A systematic search of multiple databases through to July 2018 was conducted for randomised and non-randomised trials investigating technology supported self-guided nutrition and physical activity interventions. Risk of bias was assessed using the Cochrane Risk of Bias tool. Outcomes included behavioural, health-related, clinical, health service or financial measures.

Sixteen randomised controlled trials representing 2,684 participants were included. Most studies were web-based interventions (n=9) and 12-week follow-up duration (n=8). Seven studies assessed dietary behaviour with two reporting a significant benefit on diet quality or fruit and vegetable intake. Fifteen studies measured physical activity behaviour with eight finding significant improvement in muscle strength and/or moderate-to-vigorous physical activity. Four of nine studies assessing health-related quality of life (HRQoL) reported a significant improvement in global HRQoL or a domain subscale. A significant improvement in fatigue was found in four of six studies.
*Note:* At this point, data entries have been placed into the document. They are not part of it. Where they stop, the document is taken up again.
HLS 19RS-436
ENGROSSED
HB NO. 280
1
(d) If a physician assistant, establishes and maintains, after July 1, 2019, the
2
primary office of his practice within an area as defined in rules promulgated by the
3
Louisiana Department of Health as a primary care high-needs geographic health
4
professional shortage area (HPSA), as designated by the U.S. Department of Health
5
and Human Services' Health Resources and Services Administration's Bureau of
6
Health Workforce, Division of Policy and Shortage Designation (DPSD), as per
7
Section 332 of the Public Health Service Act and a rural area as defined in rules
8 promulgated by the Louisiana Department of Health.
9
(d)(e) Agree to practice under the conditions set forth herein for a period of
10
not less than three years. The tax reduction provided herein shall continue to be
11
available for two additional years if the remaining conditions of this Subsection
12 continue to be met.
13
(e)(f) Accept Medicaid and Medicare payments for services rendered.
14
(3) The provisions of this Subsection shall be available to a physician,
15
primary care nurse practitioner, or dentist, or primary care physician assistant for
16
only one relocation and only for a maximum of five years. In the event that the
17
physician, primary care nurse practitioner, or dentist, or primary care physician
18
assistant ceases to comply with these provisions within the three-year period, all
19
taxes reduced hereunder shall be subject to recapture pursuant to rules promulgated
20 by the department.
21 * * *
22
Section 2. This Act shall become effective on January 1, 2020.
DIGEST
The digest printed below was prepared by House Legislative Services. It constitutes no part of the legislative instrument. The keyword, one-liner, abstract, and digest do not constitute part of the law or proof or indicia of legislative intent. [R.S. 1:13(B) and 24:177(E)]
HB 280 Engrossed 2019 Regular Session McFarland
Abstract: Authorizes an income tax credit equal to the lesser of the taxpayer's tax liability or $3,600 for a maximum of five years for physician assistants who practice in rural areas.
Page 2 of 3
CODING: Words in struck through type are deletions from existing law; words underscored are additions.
Interpretation of findings was influenced by inadequate reporting of intervention description and compliance.

This review identified short-term benefits of technology supported self-guided interventions for people with cancer on physical activity level and fatigue, and some benefit for dietary behaviour and HRQoL. However, current literature demonstrates a lack of evidence for long-term benefit.


Dr Nicole Kiss is an advanced APD with more than 18 years’ experience in cancer nutrition and is Chair of the Nutrition Group of the Clinical Oncology Society of Australia. Nicole is co-lead of the Exercise and Nutrition for Cancer research group in the Institute for Physical Activity and Nutrition at Deakin University. Nicole holds honorary research positions with the Department of Cancer Experiences Research at Peter Mac and the University of Melbourne.